=== Entries shown ===

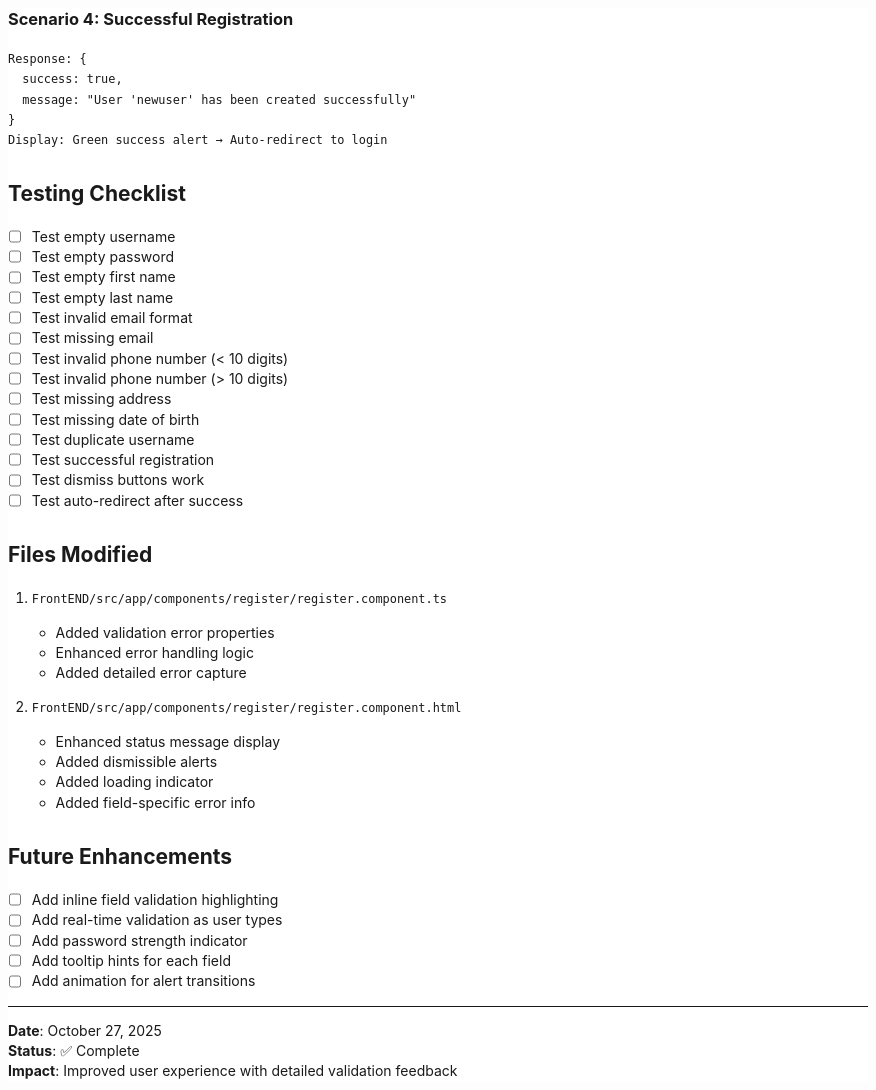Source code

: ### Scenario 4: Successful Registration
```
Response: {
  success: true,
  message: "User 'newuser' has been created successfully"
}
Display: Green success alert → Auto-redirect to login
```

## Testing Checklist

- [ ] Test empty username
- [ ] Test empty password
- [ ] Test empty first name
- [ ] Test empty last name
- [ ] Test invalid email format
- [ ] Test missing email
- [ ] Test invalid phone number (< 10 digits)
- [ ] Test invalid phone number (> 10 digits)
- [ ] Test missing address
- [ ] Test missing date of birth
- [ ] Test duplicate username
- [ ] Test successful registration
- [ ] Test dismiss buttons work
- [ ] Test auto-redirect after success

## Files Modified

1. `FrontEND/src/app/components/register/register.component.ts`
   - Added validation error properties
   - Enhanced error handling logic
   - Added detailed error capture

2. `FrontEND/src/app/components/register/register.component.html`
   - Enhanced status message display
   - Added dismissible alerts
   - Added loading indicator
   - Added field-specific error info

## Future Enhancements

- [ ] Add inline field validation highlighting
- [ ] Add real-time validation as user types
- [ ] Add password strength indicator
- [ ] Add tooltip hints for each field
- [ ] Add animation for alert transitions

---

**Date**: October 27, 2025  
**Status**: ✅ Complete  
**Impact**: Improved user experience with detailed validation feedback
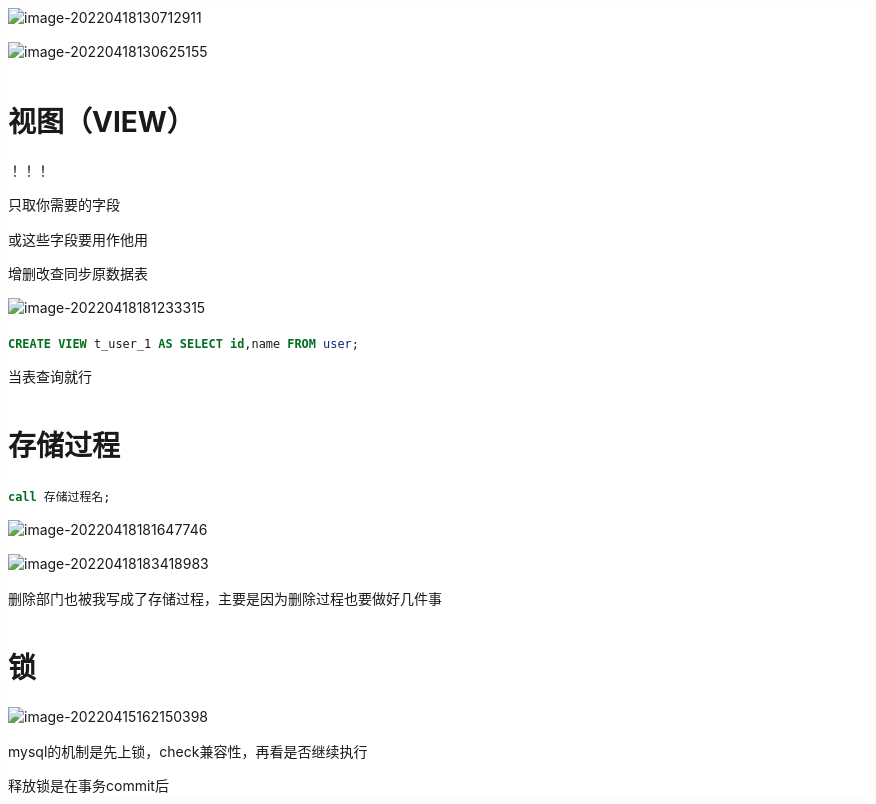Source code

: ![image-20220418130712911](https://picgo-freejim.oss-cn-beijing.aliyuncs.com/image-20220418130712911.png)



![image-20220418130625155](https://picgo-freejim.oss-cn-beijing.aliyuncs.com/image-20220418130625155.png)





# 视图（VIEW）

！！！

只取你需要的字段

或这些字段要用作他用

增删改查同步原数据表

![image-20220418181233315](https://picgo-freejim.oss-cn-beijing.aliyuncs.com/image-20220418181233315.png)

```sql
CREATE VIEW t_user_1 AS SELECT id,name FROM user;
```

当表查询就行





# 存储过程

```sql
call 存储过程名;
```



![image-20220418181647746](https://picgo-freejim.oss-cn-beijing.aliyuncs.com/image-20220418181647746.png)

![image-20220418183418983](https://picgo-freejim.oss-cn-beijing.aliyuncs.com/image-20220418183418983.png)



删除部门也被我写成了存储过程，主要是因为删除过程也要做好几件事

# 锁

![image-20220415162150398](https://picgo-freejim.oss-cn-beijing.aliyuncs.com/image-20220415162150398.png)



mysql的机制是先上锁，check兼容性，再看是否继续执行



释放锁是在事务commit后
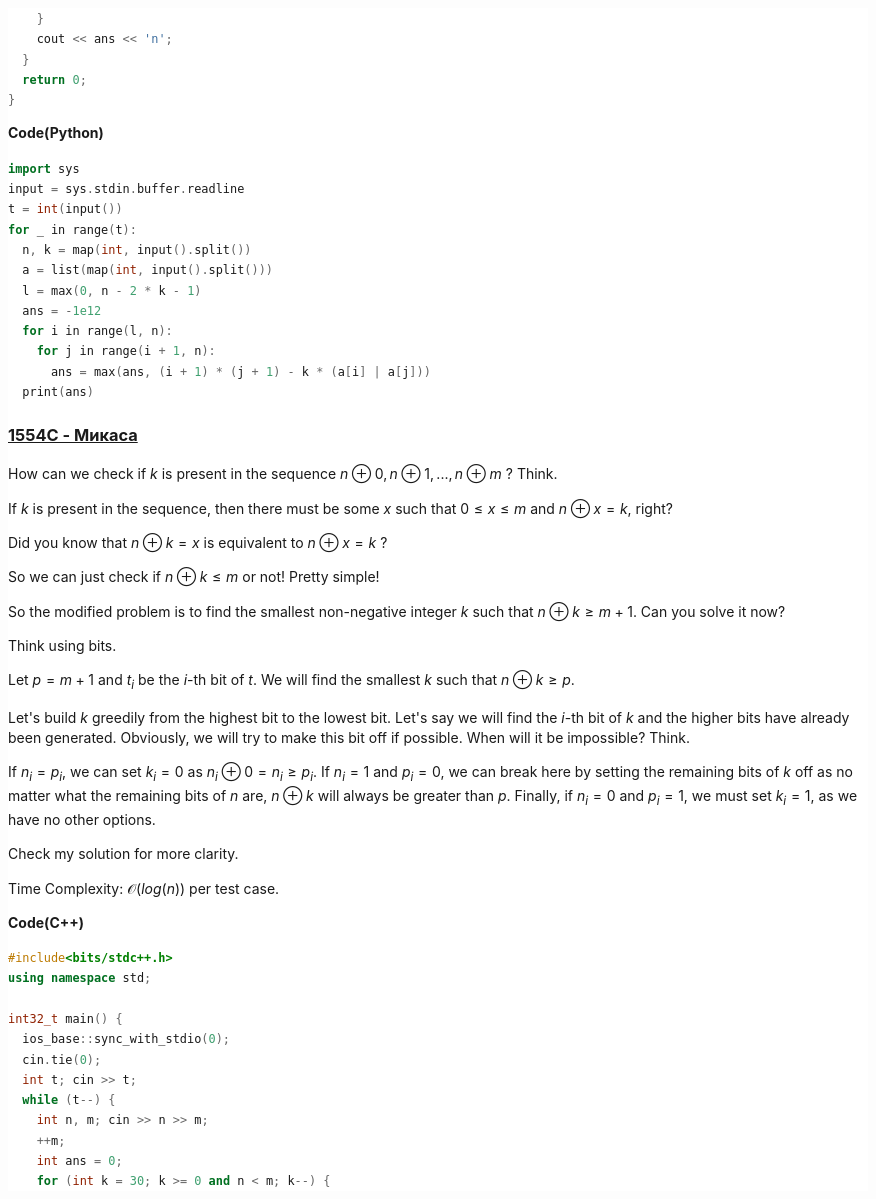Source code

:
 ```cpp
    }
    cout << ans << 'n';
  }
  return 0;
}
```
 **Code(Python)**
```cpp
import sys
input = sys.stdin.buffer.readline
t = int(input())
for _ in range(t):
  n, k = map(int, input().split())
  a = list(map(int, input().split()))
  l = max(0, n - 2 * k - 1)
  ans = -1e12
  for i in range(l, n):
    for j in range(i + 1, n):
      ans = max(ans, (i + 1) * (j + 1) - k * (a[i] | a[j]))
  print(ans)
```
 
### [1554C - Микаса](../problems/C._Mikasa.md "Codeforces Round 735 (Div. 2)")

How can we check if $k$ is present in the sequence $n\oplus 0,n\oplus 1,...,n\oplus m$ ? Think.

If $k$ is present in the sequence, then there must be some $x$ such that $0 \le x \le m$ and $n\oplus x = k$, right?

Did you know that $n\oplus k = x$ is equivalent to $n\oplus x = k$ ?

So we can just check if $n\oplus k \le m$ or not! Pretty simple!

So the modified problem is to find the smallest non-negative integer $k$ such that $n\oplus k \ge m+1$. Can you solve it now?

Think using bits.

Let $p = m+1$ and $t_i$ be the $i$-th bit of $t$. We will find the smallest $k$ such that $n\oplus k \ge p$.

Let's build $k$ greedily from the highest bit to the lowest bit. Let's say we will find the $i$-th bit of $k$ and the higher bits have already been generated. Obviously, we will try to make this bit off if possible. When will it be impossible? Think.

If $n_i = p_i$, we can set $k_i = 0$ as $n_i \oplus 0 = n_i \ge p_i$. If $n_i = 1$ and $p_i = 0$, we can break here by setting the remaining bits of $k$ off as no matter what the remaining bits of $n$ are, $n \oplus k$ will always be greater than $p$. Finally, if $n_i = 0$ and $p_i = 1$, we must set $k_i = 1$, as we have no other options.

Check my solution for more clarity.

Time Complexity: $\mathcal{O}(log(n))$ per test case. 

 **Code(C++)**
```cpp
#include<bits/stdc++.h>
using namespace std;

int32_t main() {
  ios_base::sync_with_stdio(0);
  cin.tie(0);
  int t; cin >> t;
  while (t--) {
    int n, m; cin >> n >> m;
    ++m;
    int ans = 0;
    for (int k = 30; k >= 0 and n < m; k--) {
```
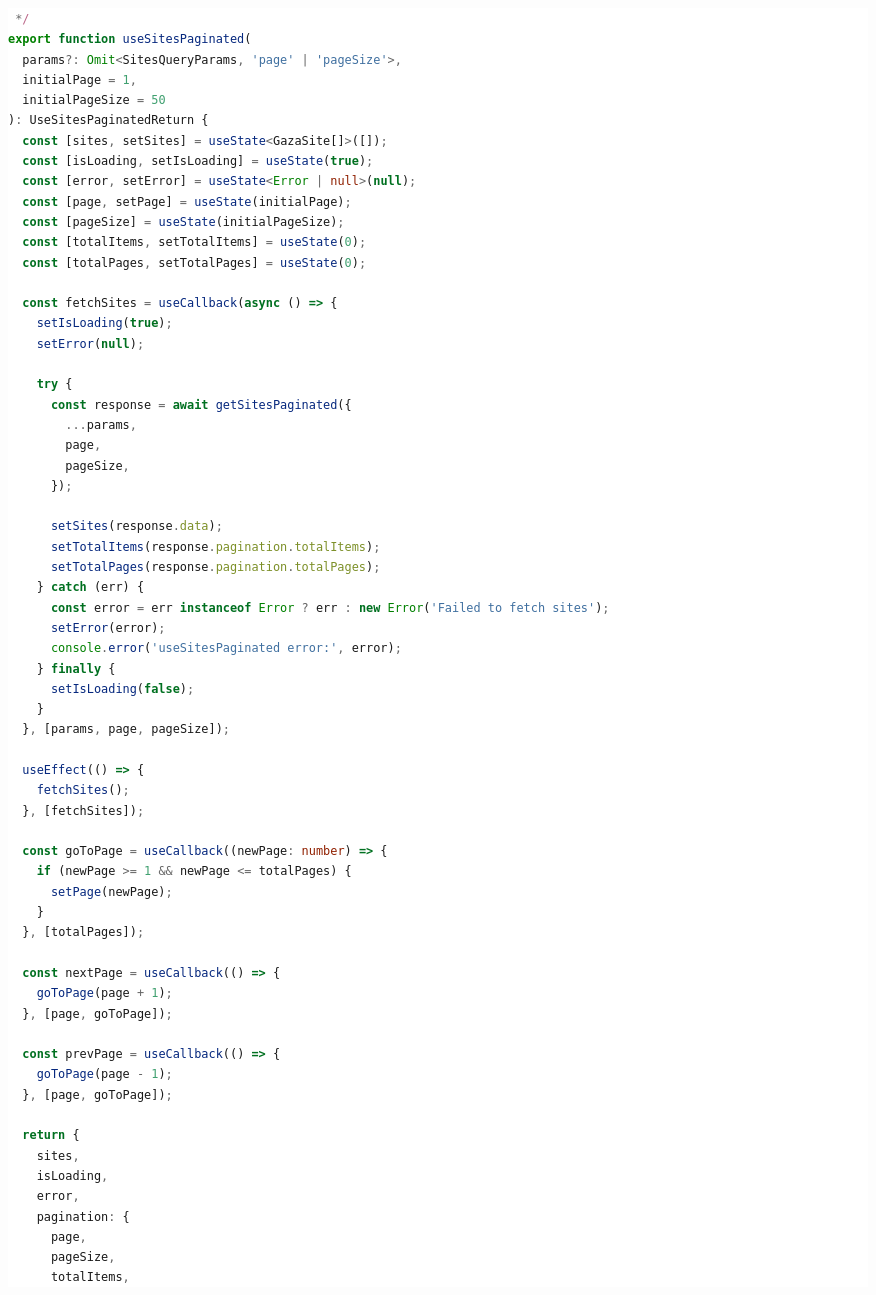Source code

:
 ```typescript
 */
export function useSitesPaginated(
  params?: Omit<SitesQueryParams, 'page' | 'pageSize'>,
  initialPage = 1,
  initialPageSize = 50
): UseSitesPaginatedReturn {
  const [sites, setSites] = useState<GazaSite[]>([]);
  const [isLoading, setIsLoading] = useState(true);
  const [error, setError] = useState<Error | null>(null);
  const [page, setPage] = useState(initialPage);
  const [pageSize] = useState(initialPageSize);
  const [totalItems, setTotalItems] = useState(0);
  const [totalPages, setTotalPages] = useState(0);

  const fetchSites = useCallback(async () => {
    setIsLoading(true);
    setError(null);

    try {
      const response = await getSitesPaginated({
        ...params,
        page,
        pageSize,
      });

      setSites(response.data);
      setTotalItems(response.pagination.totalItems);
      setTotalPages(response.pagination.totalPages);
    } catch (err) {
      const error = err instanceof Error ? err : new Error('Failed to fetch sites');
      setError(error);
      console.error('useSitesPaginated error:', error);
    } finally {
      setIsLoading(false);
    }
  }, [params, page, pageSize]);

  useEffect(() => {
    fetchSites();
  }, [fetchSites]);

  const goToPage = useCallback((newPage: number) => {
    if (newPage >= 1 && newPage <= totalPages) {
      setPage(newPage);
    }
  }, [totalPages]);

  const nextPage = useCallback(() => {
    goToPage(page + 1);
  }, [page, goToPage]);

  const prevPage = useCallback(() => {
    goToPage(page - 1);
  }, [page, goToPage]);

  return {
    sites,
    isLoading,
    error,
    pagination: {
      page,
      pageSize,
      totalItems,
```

===

__Exercise directions__
Some lines above hold the word "been". Copy all of them.

__Problem solution__
  message: "User 'newuser' has been created successfully"
Let's build $k$ greedily from the highest bit to the lowest bit. Let's say we will find the $i$-th bit of $k$ and the higher bits have already been generated. Obviously, we will try to make this bit off if possible. When will it be impossible? Think.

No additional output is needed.